“Mornings on Horseback” is David McCullough’s 1981 biography covering Theodore Roosevelt’s childhood and was the 1982 Pulitzer finalist in the biography category. McCullough is a well-regarded author and historian best known for his biographies of John Adams and Harry Truman. His latest book “The Wright Brothers” will be published this May.
Covering the first twenty-eight years of Roosevelt’s life, McCullough’s narrative provides a fascinating perspective on Theodore’s childhood and early adulthood. But it also reveals far more than that – it offers a unique and engaging look at the life of a privileged New York family during the late nineteenth century.
As a consequence of McCullough’s focus, the reader misses the majority of Theodore’s political career (and the accompanying theatrics) including his time as Civil Service Commissioner, NYC Police Commissioner, Assistant Secretary of the Navy…and his presidency. But the lives of his parents and siblings (and his relationships with each) are captured brilliantly and provide valuable historical insight.
“Mornings on Horseback” is also well researched and often extremely detailed. And while not quite McCullough at his very best (his two Pulitzer prizes came about a decade later) it proves a wonderfully-told and endlessly entertaining story. One of the most familiar and celebrated features of his more recent narratives is on full display – his masterful ability to describe a scene in a way that dazzles and captivates the reader.

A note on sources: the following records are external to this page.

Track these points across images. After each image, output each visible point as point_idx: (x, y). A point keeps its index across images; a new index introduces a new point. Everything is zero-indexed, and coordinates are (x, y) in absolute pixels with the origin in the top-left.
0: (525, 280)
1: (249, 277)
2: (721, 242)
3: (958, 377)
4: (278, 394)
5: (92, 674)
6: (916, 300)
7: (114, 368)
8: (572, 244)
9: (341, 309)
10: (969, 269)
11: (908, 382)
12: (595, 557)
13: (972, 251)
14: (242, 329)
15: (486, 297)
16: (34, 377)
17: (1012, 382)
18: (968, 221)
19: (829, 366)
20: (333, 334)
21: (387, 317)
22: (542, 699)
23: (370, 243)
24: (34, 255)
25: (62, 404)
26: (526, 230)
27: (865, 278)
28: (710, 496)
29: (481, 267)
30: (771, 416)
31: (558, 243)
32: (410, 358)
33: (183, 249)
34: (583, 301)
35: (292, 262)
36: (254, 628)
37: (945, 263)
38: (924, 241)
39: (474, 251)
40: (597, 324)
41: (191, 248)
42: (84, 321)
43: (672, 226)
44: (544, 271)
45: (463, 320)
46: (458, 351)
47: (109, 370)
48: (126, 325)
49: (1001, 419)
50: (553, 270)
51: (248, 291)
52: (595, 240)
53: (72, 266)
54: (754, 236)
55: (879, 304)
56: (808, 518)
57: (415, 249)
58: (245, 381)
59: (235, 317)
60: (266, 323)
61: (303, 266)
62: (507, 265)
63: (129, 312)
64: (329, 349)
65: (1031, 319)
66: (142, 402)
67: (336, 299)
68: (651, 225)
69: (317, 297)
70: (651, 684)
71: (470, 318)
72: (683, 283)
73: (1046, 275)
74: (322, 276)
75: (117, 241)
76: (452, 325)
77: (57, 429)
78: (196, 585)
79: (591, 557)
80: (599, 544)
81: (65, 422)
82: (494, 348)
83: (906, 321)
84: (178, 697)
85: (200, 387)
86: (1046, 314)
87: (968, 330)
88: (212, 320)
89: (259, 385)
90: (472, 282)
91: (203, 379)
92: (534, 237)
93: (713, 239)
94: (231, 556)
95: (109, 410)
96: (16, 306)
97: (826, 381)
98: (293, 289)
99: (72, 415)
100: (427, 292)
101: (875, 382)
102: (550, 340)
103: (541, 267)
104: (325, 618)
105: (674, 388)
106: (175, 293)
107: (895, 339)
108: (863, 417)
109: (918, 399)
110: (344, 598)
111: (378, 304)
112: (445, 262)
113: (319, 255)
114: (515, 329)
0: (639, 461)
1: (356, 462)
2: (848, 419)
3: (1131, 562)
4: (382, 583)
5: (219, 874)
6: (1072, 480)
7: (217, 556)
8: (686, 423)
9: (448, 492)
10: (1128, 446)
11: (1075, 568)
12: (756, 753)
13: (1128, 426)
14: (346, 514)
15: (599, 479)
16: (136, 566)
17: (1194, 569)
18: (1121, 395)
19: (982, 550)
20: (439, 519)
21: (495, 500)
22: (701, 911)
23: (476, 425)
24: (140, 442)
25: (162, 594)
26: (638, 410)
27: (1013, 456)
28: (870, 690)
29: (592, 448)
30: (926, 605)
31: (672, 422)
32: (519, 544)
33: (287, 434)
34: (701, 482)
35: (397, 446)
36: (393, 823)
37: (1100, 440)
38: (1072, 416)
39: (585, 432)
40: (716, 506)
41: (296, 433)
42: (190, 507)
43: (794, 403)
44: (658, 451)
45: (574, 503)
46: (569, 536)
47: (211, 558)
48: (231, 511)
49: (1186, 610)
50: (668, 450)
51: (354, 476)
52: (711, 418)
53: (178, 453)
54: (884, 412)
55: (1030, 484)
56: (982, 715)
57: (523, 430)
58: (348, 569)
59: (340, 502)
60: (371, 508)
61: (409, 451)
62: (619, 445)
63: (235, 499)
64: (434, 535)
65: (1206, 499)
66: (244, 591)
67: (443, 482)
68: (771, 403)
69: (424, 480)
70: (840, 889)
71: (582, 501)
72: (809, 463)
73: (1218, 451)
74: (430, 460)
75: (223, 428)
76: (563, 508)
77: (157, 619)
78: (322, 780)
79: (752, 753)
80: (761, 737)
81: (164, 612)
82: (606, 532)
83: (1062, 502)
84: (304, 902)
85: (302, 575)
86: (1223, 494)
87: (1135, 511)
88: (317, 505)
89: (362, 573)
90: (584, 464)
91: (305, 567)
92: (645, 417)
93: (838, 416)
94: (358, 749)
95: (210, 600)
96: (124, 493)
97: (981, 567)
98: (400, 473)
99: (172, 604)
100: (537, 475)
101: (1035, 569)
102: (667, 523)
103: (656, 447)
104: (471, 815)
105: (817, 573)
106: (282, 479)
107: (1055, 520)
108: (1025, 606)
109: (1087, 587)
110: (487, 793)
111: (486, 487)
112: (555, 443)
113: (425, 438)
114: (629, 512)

Particularly interesting chapters include those on his father’s nomination by President Hayes to be Collector of the Port of New York and TR’s adventures in the Dakota Badlands following the unexpected death of his first wife. And while the topic did not quite fill an entire chapter, you might not get as complete or rewarding a history of the earliest days of Harvard University if you were skip the book and take the campus tour.
But McCullough’s approach possesses several shortcomings. Most importantly for the ardent Teddy Roosevelt fan, the book never fully penetrates his mind or his soul. Although his actions are well-described and his family life revealed in colorful detail, the reader never gets really gets to know the future president or understand how his childhood experiences shaped his later career.
And although McCullough consistently demonstrates his prowess at scene-setting, he often fails to inform the reader why a particular setting is important to the story. Because so many of the book’s transitions from one scene to another are anything but seamless, the reader is often left to digest two or three pages before understanding the significance of a new topic to the storyline.
Also, McCullough’s attention and focus proves surprisingly uneven. Important topics sometimes secure an entire chapter (a detailed discussion of asthma, for example) while in other instances they hardly earn more than a page or two. Roosevelt’s campaign for mayor of New York City and the circumstances surrounding his second marriage, combined, were worth just over four pages.
The two most frequent complaints about McCullough’s book, however, are that it ends too soon…and ends too abruptly. The first grievance, of course, is really a compliment. But the second complaint has far deeper roots. Other than a helpful “Afterward” which in brief form follows Roosevelt and his siblings to the end of their lives, the book ends suddenly and without warning.
Overall, David McCullough’s “Mornings on Horseback” is entertaining and offers a unique perspective on Roosevelt’s early life. But it proves far more descriptive than interpretive. Readers seeking to understand TR thoroughly will come away disappointed, and Edmund Morris’s “The Rise of Theodore Roosevelt” may prove more rewarding. But for those hoping to view the young Theodore Roosevelt through the lens of his family’s daily life, there can be no better choice.